Many people who have lived in the eastern states for most of their lives, or only in major cities in the west, don't even have a concept of what wilderness is, what it means, and how important it is to us as humans. More than just a vacation spot, for me wilderness reminds me there is more to this planet than just me and my fellow humans. I come to understand that animals (including humans), ecosystems, and even the planet itself are all living, breathing entities just by being in the wilderness and observing. Like us, wild animals are born, they play with their friends, they feel physical and emotional pain, they try to raise their families as best as they can, they sometimes suffer, and eventually, also like us, they die.
We are more like the wild animals than most of us humans care to admit. But being like wild animals makes sense, because we are also a product of Nature...except that we choose to ignore that fact most of the time.
It's scary to realize we're part of the same web of life on Earth that we seem to be intent on dismantling.
It's easier just to ignore our roots in Nature when we're chopping down a forest to get to the tar sands below it, to feed our petroleum addiction for a few more months. It's easier just to ignore our connection to the sea when we're taking krill out of the mouths of whales in order to feed our health food addiction with one more unproven "miracle cure."
We would do ourselves a huge favor if we as a species made decisions by thinking as the Iroquois Confederacy did - considering the impact of the decision for seven generations to come. And I would add: not just human generations, but also the wilderness and its animal generations as well.
Wilderness should be our benchmark - the standard we measure ourselves against.

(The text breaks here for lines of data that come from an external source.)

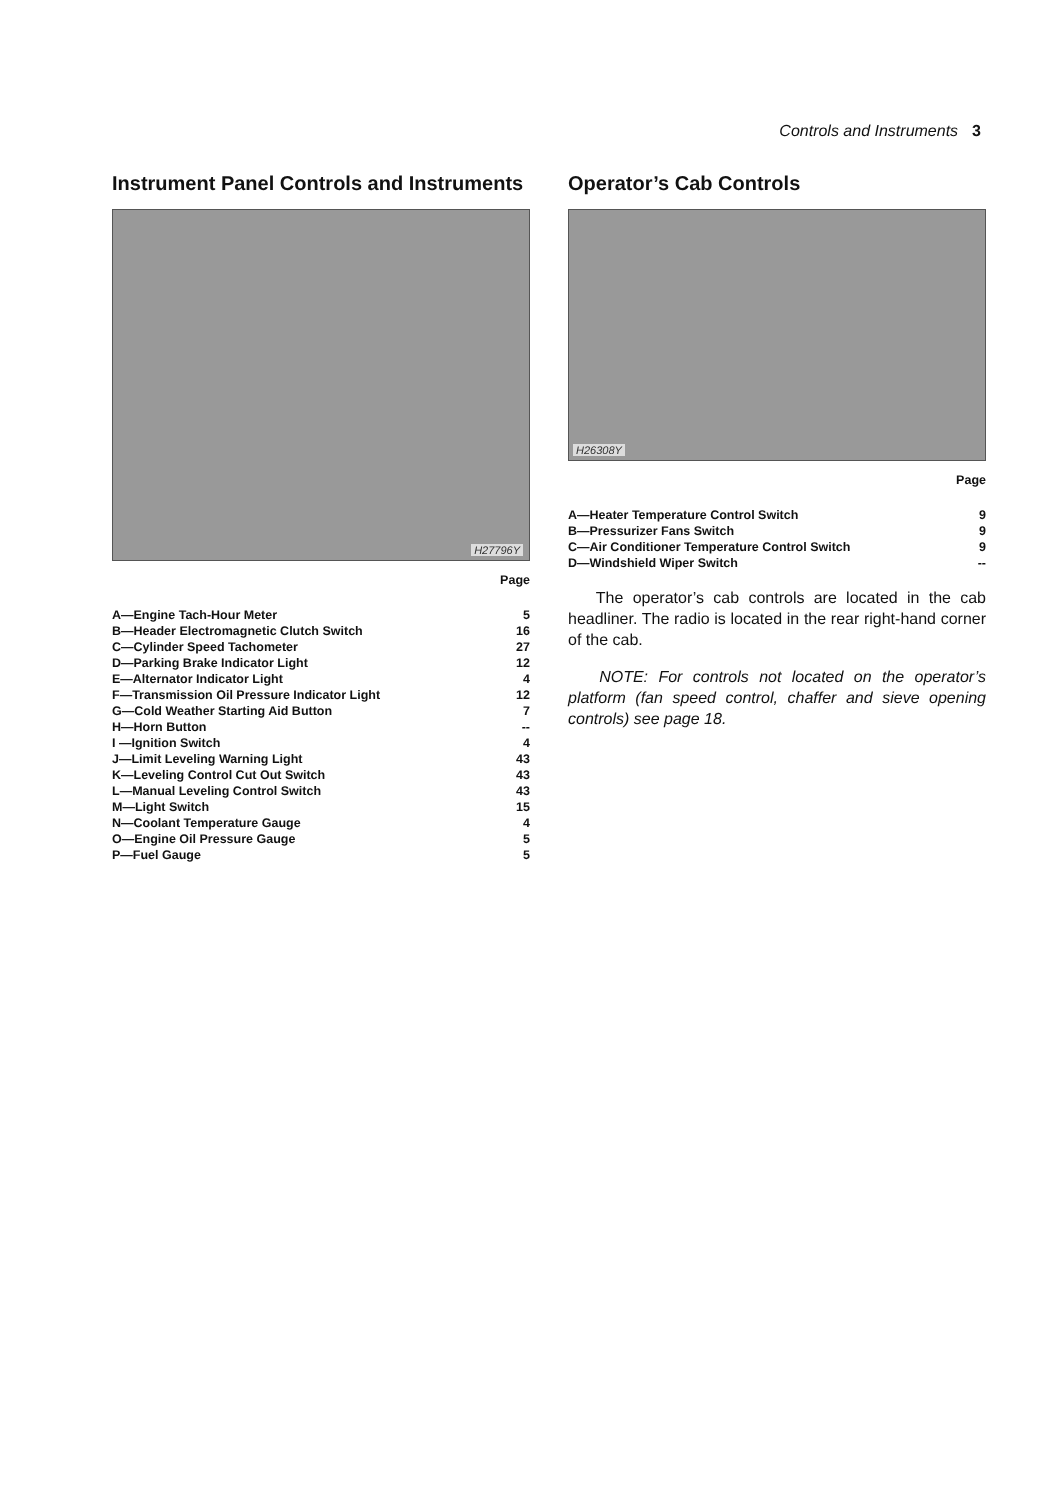Controls and Instruments 3
Instrument Panel Controls and Instruments
H27796Y
| Page | |
| --- | --- |
| A—Engine Tach-Hour Meter | 5 |
| B—Header Electromagnetic Clutch Switch | 16 |
| C—Cylinder Speed Tachometer | 27 |
| D—Parking Brake Indicator Light | 12 |
| E—Alternator Indicator Light | 4 |
| F—Transmission Oil Pressure Indicator Light | 12 |
| G—Cold Weather Starting Aid Button | 7 |
| H—Horn Button | -- |
| I —Ignition Switch | 4 |
| J—Limit Leveling Warning Light | 43 |
| K—Leveling Control Cut Out Switch | 43 |
| L—Manual Leveling Control Switch | 43 |
| M—Light Switch | 15 |
| N—Coolant Temperature Gauge | 4 |
| O—Engine Oil Pressure Gauge | 5 |
| P—Fuel Gauge | 5 |
Operator’s Cab Controls
H26308Y
| Page | |
| --- | --- |
| A—Heater Temperature Control Switch | 9 |
| B—Pressurizer Fans Switch | 9 |
| C—Air Conditioner Temperature Control Switch | 9 |
| D—Windshield Wiper Switch | -- |
The operator’s cab controls are located in the cab headliner. The radio is located in the rear right-hand corner of the cab.
NOTE: For controls not located on the operator’s platform (fan speed control, chaffer and sieve opening controls) see page 18.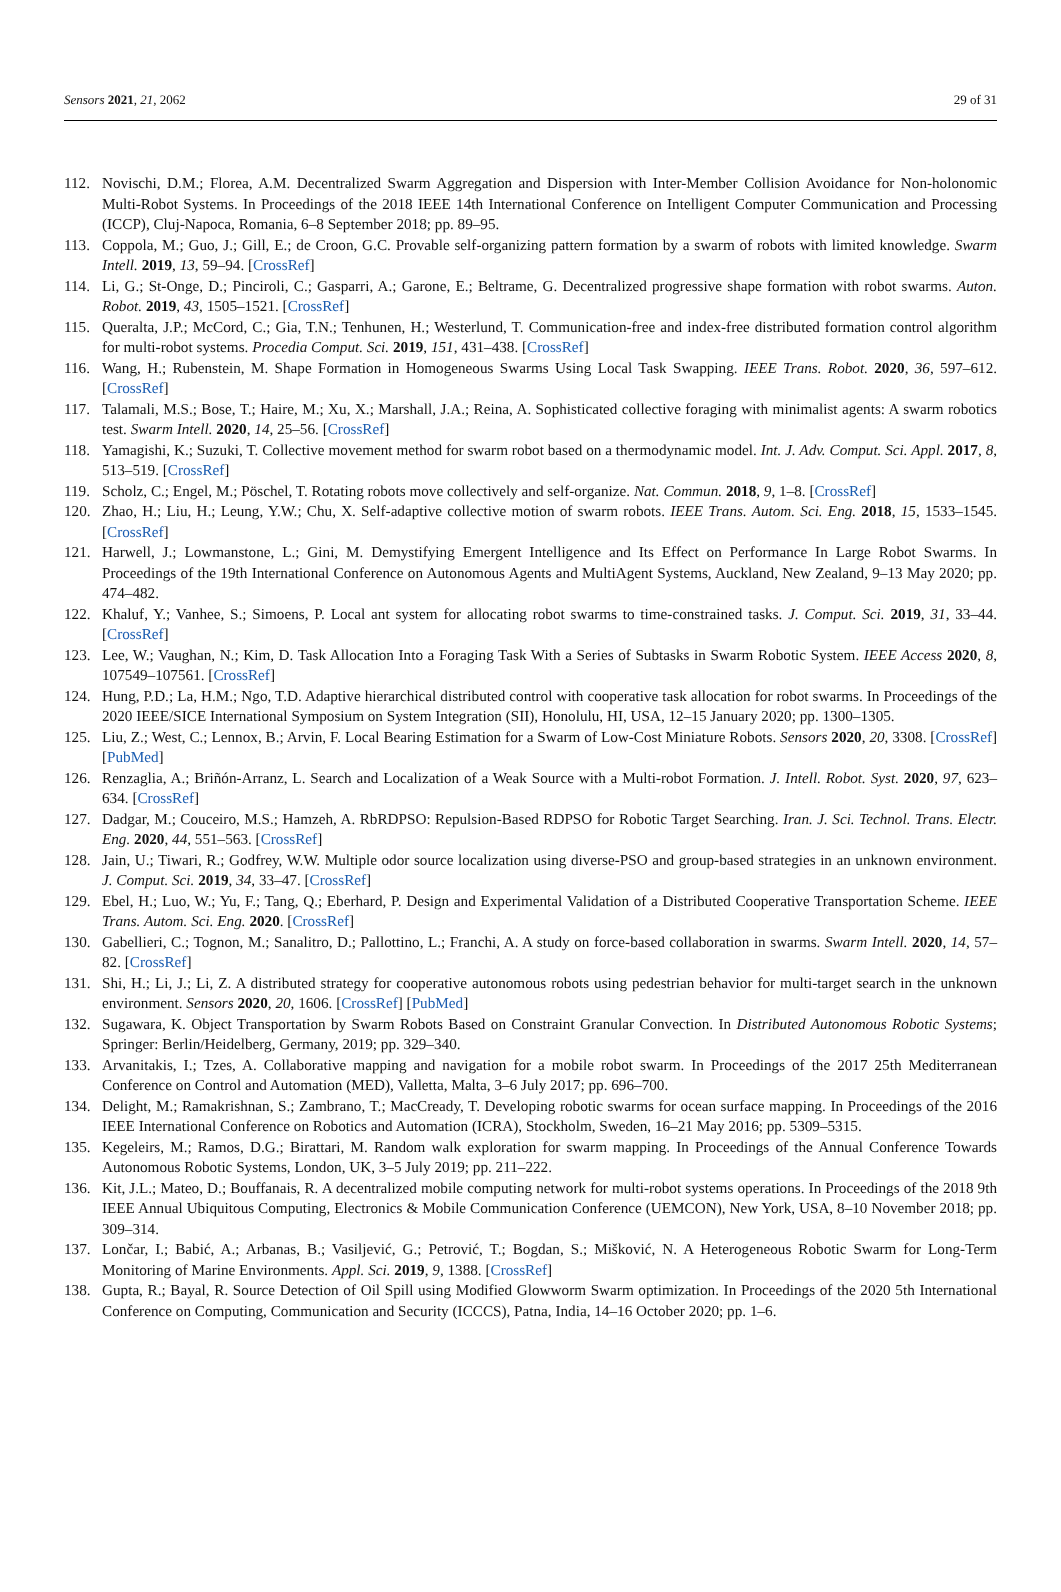Sensors 2021, 21, 2062 29 of 31
112. Novischi, D.M.; Florea, A.M. Decentralized Swarm Aggregation and Dispersion with Inter-Member Collision Avoidance for Non-holonomic Multi-Robot Systems. In Proceedings of the 2018 IEEE 14th International Conference on Intelligent Computer Communication and Processing (ICCP), Cluj-Napoca, Romania, 6–8 September 2018; pp. 89–95.
113. Coppola, M.; Guo, J.; Gill, E.; de Croon, G.C. Provable self-organizing pattern formation by a swarm of robots with limited knowledge. Swarm Intell. 2019, 13, 59–94. [CrossRef]
114. Li, G.; St-Onge, D.; Pinciroli, C.; Gasparri, A.; Garone, E.; Beltrame, G. Decentralized progressive shape formation with robot swarms. Auton. Robot. 2019, 43, 1505–1521. [CrossRef]
115. Queralta, J.P.; McCord, C.; Gia, T.N.; Tenhunen, H.; Westerlund, T. Communication-free and index-free distributed formation control algorithm for multi-robot systems. Procedia Comput. Sci. 2019, 151, 431–438. [CrossRef]
116. Wang, H.; Rubenstein, M. Shape Formation in Homogeneous Swarms Using Local Task Swapping. IEEE Trans. Robot. 2020, 36, 597–612. [CrossRef]
117. Talamali, M.S.; Bose, T.; Haire, M.; Xu, X.; Marshall, J.A.; Reina, A. Sophisticated collective foraging with minimalist agents: A swarm robotics test. Swarm Intell. 2020, 14, 25–56. [CrossRef]
118. Yamagishi, K.; Suzuki, T. Collective movement method for swarm robot based on a thermodynamic model. Int. J. Adv. Comput. Sci. Appl. 2017, 8, 513–519. [CrossRef]
119. Scholz, C.; Engel, M.; Pöschel, T. Rotating robots move collectively and self-organize. Nat. Commun. 2018, 9, 1–8. [CrossRef]
120. Zhao, H.; Liu, H.; Leung, Y.W.; Chu, X. Self-adaptive collective motion of swarm robots. IEEE Trans. Autom. Sci. Eng. 2018, 15, 1533–1545. [CrossRef]
121. Harwell, J.; Lowmanstone, L.; Gini, M. Demystifying Emergent Intelligence and Its Effect on Performance In Large Robot Swarms. In Proceedings of the 19th International Conference on Autonomous Agents and MultiAgent Systems, Auckland, New Zealand, 9–13 May 2020; pp. 474–482.
122. Khaluf, Y.; Vanhee, S.; Simoens, P. Local ant system for allocating robot swarms to time-constrained tasks. J. Comput. Sci. 2019, 31, 33–44. [CrossRef]
123. Lee, W.; Vaughan, N.; Kim, D. Task Allocation Into a Foraging Task With a Series of Subtasks in Swarm Robotic System. IEEE Access 2020, 8, 107549–107561. [CrossRef]
124. Hung, P.D.; La, H.M.; Ngo, T.D. Adaptive hierarchical distributed control with cooperative task allocation for robot swarms. In Proceedings of the 2020 IEEE/SICE International Symposium on System Integration (SII), Honolulu, HI, USA, 12–15 January 2020; pp. 1300–1305.
125. Liu, Z.; West, C.; Lennox, B.; Arvin, F. Local Bearing Estimation for a Swarm of Low-Cost Miniature Robots. Sensors 2020, 20, 3308. [CrossRef] [PubMed]
126. Renzaglia, A.; Briñón-Arranz, L. Search and Localization of a Weak Source with a Multi-robot Formation. J. Intell. Robot. Syst. 2020, 97, 623–634. [CrossRef]
127. Dadgar, M.; Couceiro, M.S.; Hamzeh, A. RbRDPSO: Repulsion-Based RDPSO for Robotic Target Searching. Iran. J. Sci. Technol. Trans. Electr. Eng. 2020, 44, 551–563. [CrossRef]
128. Jain, U.; Tiwari, R.; Godfrey, W.W. Multiple odor source localization using diverse-PSO and group-based strategies in an unknown environment. J. Comput. Sci. 2019, 34, 33–47. [CrossRef]
129. Ebel, H.; Luo, W.; Yu, F.; Tang, Q.; Eberhard, P. Design and Experimental Validation of a Distributed Cooperative Transportation Scheme. IEEE Trans. Autom. Sci. Eng. 2020. [CrossRef]
130. Gabellieri, C.; Tognon, M.; Sanalitro, D.; Pallottino, L.; Franchi, A. A study on force-based collaboration in swarms. Swarm Intell. 2020, 14, 57–82. [CrossRef]
131. Shi, H.; Li, J.; Li, Z. A distributed strategy for cooperative autonomous robots using pedestrian behavior for multi-target search in the unknown environment. Sensors 2020, 20, 1606. [CrossRef] [PubMed]
132. Sugawara, K. Object Transportation by Swarm Robots Based on Constraint Granular Convection. In Distributed Autonomous Robotic Systems; Springer: Berlin/Heidelberg, Germany, 2019; pp. 329–340.
133. Arvanitakis, I.; Tzes, A. Collaborative mapping and navigation for a mobile robot swarm. In Proceedings of the 2017 25th Mediterranean Conference on Control and Automation (MED), Valletta, Malta, 3–6 July 2017; pp. 696–700.
134. Delight, M.; Ramakrishnan, S.; Zambrano, T.; MacCready, T. Developing robotic swarms for ocean surface mapping. In Proceedings of the 2016 IEEE International Conference on Robotics and Automation (ICRA), Stockholm, Sweden, 16–21 May 2016; pp. 5309–5315.
135. Kegeleirs, M.; Ramos, D.G.; Birattari, M. Random walk exploration for swarm mapping. In Proceedings of the Annual Conference Towards Autonomous Robotic Systems, London, UK, 3–5 July 2019; pp. 211–222.
136. Kit, J.L.; Mateo, D.; Bouffanais, R. A decentralized mobile computing network for multi-robot systems operations. In Proceedings of the 2018 9th IEEE Annual Ubiquitous Computing, Electronics & Mobile Communication Conference (UEMCON), New York, USA, 8–10 November 2018; pp. 309–314.
137. Lončar, I.; Babić, A.; Arbanas, B.; Vasiljević, G.; Petrović, T.; Bogdan, S.; Mišković, N. A Heterogeneous Robotic Swarm for Long-Term Monitoring of Marine Environments. Appl. Sci. 2019, 9, 1388. [CrossRef]
138. Gupta, R.; Bayal, R. Source Detection of Oil Spill using Modified Glowworm Swarm optimization. In Proceedings of the 2020 5th International Conference on Computing, Communication and Security (ICCCS), Patna, India, 14–16 October 2020; pp. 1–6.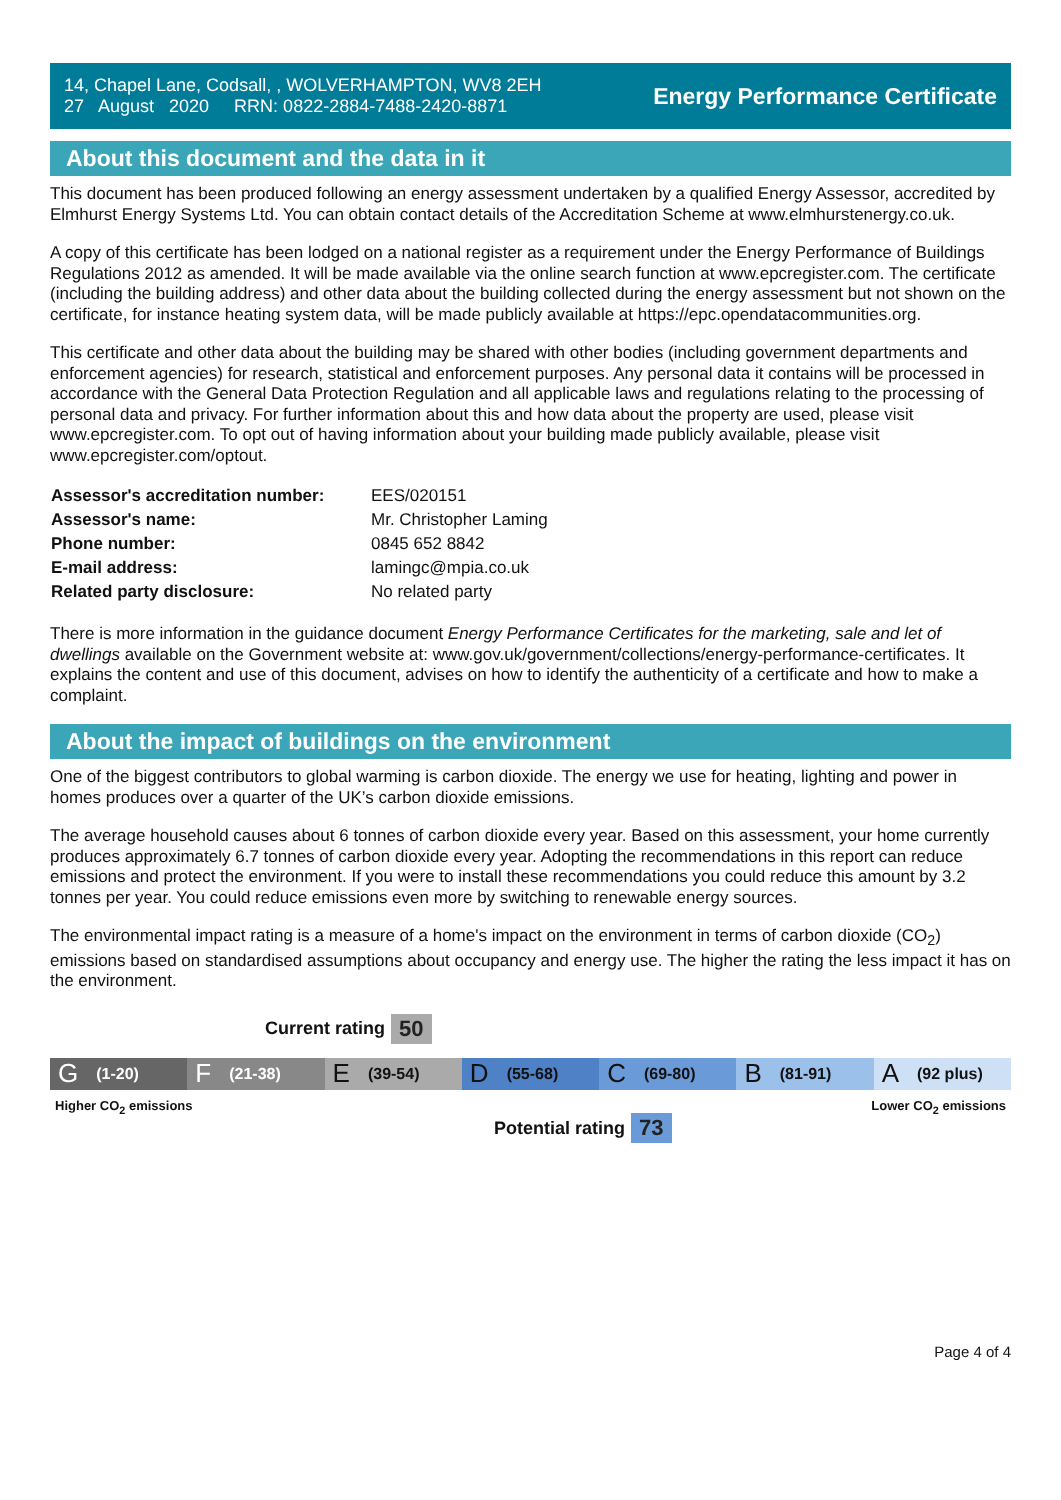14, Chapel Lane, Codsall, , WOLVERHAMPTON, WV8 2EH
27 August 2020 RRN: 0822-2884-7488-2420-8871
Energy Performance Certificate
About this document and the data in it
This document has been produced following an energy assessment undertaken by a qualified Energy Assessor, accredited by Elmhurst Energy Systems Ltd. You can obtain contact details of the Accreditation Scheme at www.elmhurstenergy.co.uk.
A copy of this certificate has been lodged on a national register as a requirement under the Energy Performance of Buildings Regulations 2012 as amended. It will be made available via the online search function at www.epcregister.com. The certificate (including the building address) and other data about the building collected during the energy assessment but not shown on the certificate, for instance heating system data, will be made publicly available at https://epc.opendatacommunities.org.
This certificate and other data about the building may be shared with other bodies (including government departments and enforcement agencies) for research, statistical and enforcement purposes. Any personal data it contains will be processed in accordance with the General Data Protection Regulation and all applicable laws and regulations relating to the processing of personal data and privacy. For further information about this and how data about the property are used, please visit www.epcregister.com. To opt out of having information about your building made publicly available, please visit www.epcregister.com/optout.
| Assessor's accreditation number: | EES/020151 |
| Assessor's name: | Mr. Christopher Laming |
| Phone number: | 0845 652 8842 |
| E-mail address: | lamingc@mpia.co.uk |
| Related party disclosure: | No related party |
There is more information in the guidance document Energy Performance Certificates for the marketing, sale and let of dwellings available on the Government website at: www.gov.uk/government/collections/energy-performance-certificates. It explains the content and use of this document, advises on how to identify the authenticity of a certificate and how to make a complaint.
About the impact of buildings on the environment
One of the biggest contributors to global warming is carbon dioxide. The energy we use for heating, lighting and power in homes produces over a quarter of the UK’s carbon dioxide emissions.
The average household causes about 6 tonnes of carbon dioxide every year. Based on this assessment, your home currently produces approximately 6.7 tonnes of carbon dioxide every year. Adopting the recommendations in this report can reduce emissions and protect the environment. If you were to install these recommendations you could reduce this amount by 3.2 tonnes per year. You could reduce emissions even more by switching to renewable energy sources.
The environmental impact rating is a measure of a home's impact on the environment in terms of carbon dioxide (CO<sub>2</sub>) emissions based on standardised assumptions about occupancy and energy use. The higher the rating the less impact it has on the environment.
Current rating 50
G (1-20)
F (21-38)
E (39-54)
D (55-68)
C (69-80)
B (81-91)
A (92 plus)
Higher CO<sub>2</sub> emissions Lower CO<sub>2</sub> emissions
Potential rating 73
Page 4 of 4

The standard we keep in mind when we make decisions as a species. Its presence or absence tells us how much we value, and acknowledge, our connection to our roots - our connection to the other life on this planet. If we ignore that connection to Nature, we take a huge risk in my opinion.
It's likely too late to re-create wilderness in the eastern US, but I would love it if, as a country, we make it a priority to preserve the wildlands, wilderness, and wild animals we still have in the west and in Alaska. Our children, grandchildren, and 5 more generations will thank us for allowing them a chance to experience a little bit of Nature as it was when humans were just learning how to make fire from stone.